* * *
AIR. THAT CAME FIRST. Everything else came in a rush afterward, filling in with memory and logic and guesswork, but the air came first. Kane breathed it, grateful, feeling that slosh of liquid inside him where he had sampled a mouthful of the filthy water when he had been dragged beneath the surface.
How long had he been held under? A minute? More? He had blacked out, the cold ache of the water pressing against him even through the protection of his shadow suit. His face still felt like ice.
Kane heard something: a voice. It sounded awfully close, and for a moment he wondered if he was awake or asleep, because he couldn’t recall where the heck he was.
His eyes snapped open, only to find pitch darkness, a black so absolute the thought that he could be inside a box or a sack crossed his mind.

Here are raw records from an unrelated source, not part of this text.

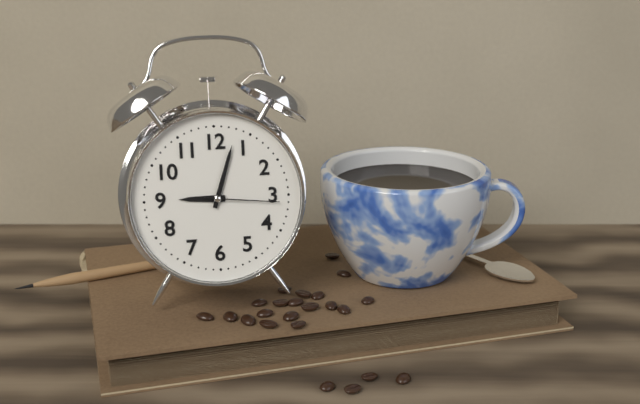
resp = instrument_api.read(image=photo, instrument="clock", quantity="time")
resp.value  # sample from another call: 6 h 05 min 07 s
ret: 9 h 03 min 16 s
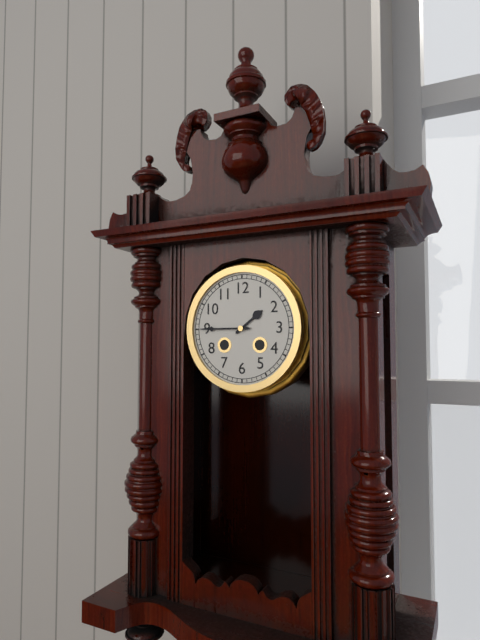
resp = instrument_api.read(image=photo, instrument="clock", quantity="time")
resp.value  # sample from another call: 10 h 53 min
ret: 1 h 45 min
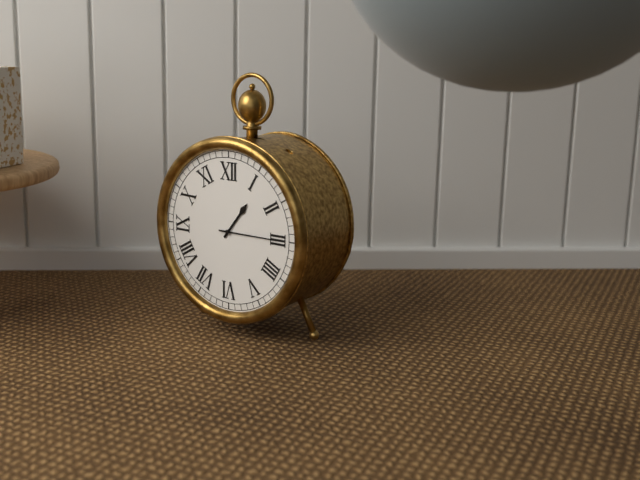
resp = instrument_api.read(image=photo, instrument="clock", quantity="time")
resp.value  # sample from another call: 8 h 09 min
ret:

But no, there was no material pressed against his face, and he couldn’t feel that telltale bounce of air as he breathed out, so he wasn’t close to a wall or box lid.
He was soaking wet, his clothes heavy, as if they would drag him down where he lay. He was stretched out on his back. Wet, lying on his back. On cold stone. He could feel the cool hardness scrape against the back of his head when he tried to move.

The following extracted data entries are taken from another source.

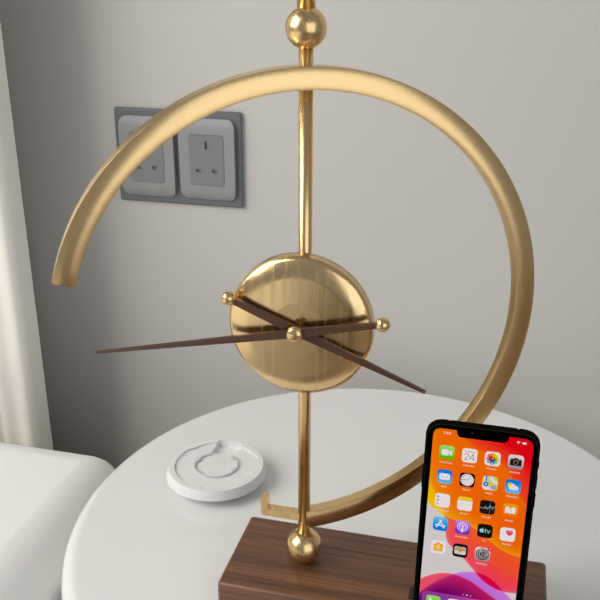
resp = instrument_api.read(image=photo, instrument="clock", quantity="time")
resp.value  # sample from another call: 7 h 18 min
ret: 3 h 43 min
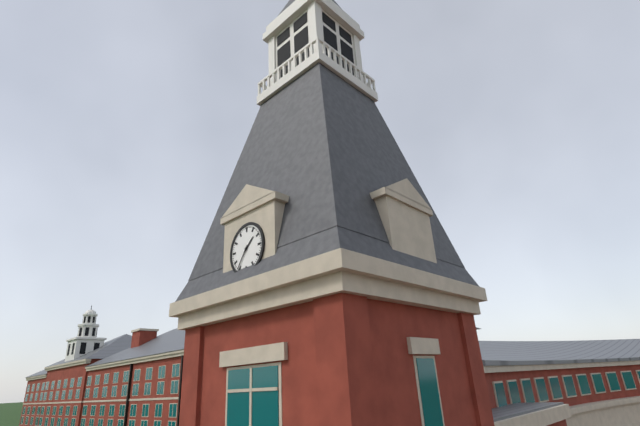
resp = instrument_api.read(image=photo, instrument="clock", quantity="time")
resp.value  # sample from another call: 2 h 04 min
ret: 1 h 36 min
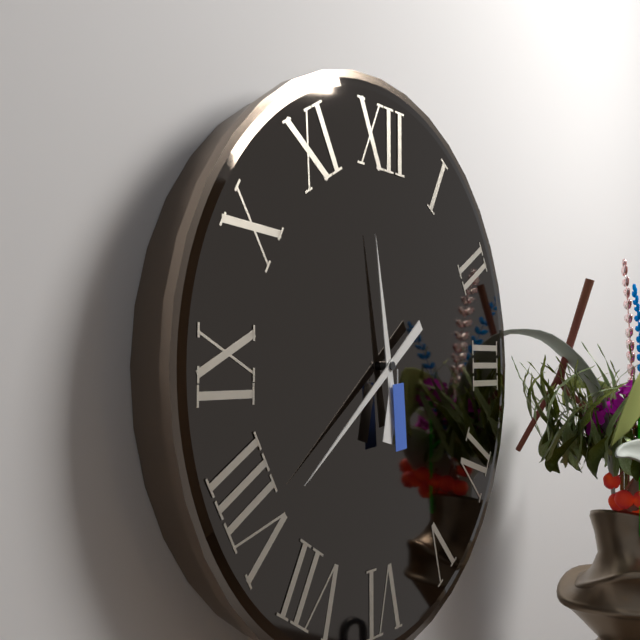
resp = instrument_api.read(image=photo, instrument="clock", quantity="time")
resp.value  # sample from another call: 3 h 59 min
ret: 11 h 39 min
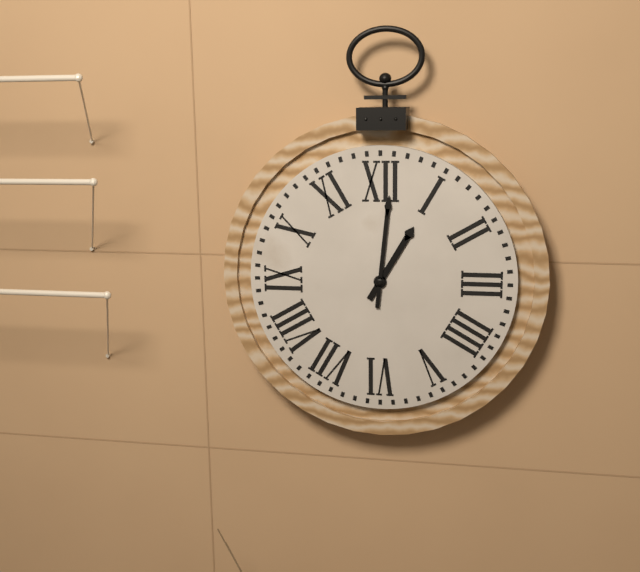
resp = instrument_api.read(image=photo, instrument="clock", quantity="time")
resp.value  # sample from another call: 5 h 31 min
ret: 1 h 01 min
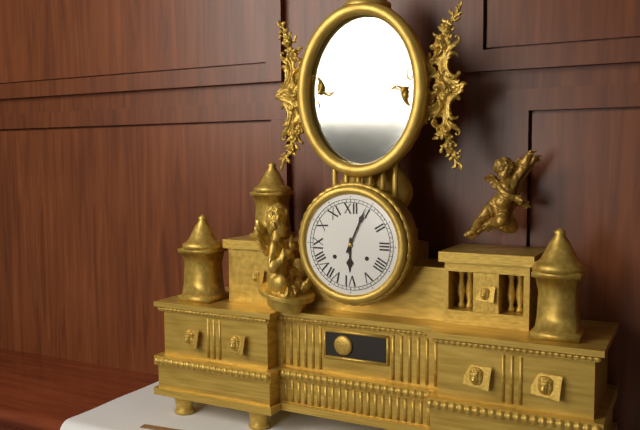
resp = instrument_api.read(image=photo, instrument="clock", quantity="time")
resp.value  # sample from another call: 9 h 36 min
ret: 6 h 04 min
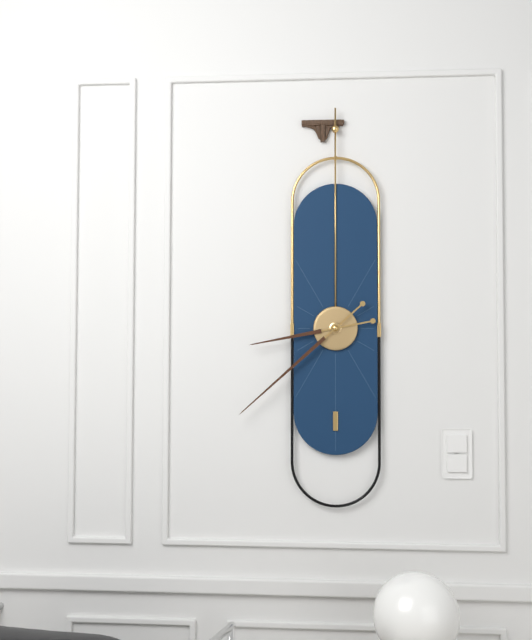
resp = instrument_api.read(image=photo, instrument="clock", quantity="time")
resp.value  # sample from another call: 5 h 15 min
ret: 8 h 38 min
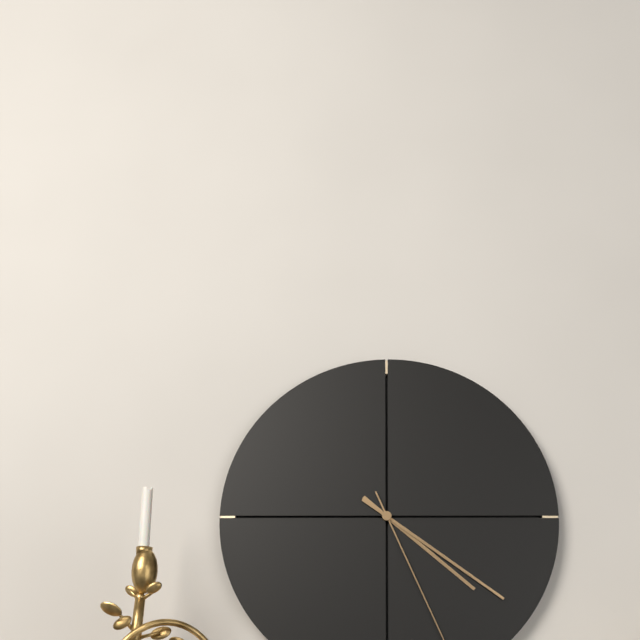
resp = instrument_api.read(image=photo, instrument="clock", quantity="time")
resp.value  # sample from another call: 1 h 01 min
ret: 4 h 21 min
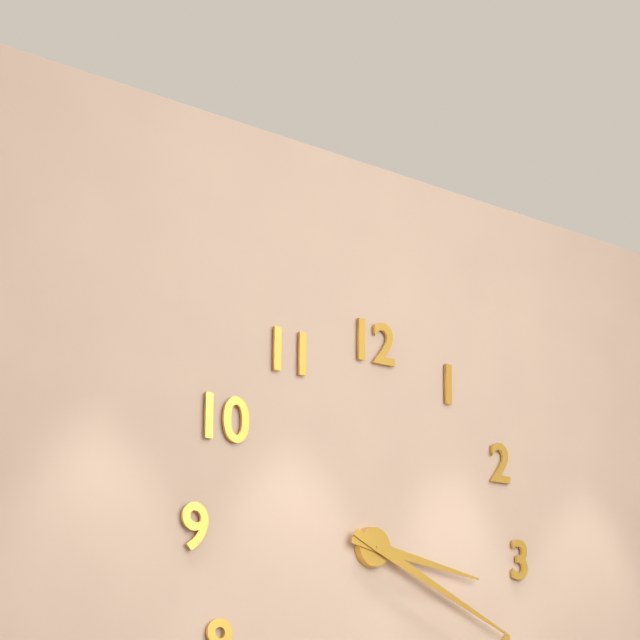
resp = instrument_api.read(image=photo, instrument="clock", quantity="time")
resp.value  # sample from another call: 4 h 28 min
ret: 3 h 19 min
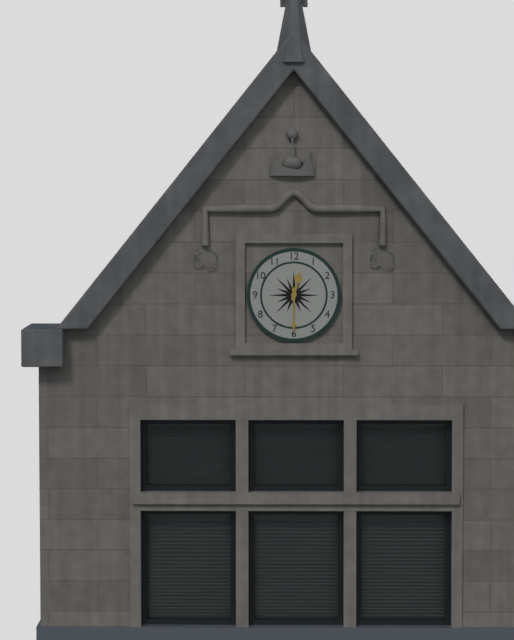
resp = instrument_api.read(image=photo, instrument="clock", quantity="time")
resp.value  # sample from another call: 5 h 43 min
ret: 12 h 30 min
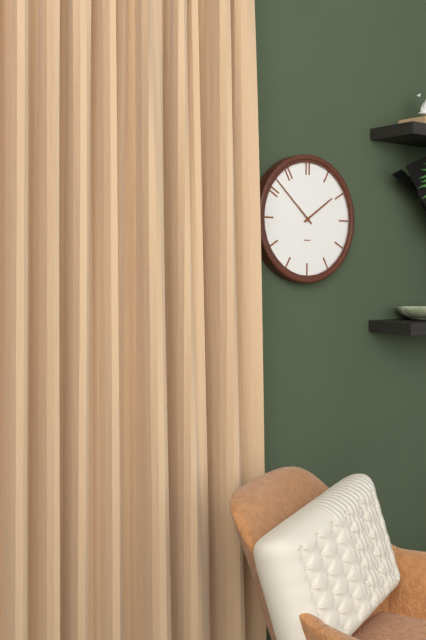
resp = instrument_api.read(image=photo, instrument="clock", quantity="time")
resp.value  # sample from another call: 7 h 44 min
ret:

He felt dizzy, off balance, and realized that the floor beneath him tilted at an angle, leaving his feet lower than his head.
Automatically he felt for the weight at his wrist, the familiar bulk of the sin eater in its hidden sheath under his sleeve. It was still there. Good. Someone was going to get it, pretty soon, too, unless he got some answers.
What had happened? Thinking back, he could see the water, clouded black with pollutant. He had been checking the redoubt corridor and then the floor had dropped away and he had found himself sinking into the liquid. No, not sinking—he had been dragged, weights on his legs, something guiding his passage. No air to breathe, of course—the descent had been too sudden for that—so he had held his breath, mouth tasting of the dark water that had carpeted the deck, and then he was here. Somewhere between “there” and “here,” Kane figured, he had blacked out.
The voice in his head had been Brigid’s, calling him and Grant. The commtact.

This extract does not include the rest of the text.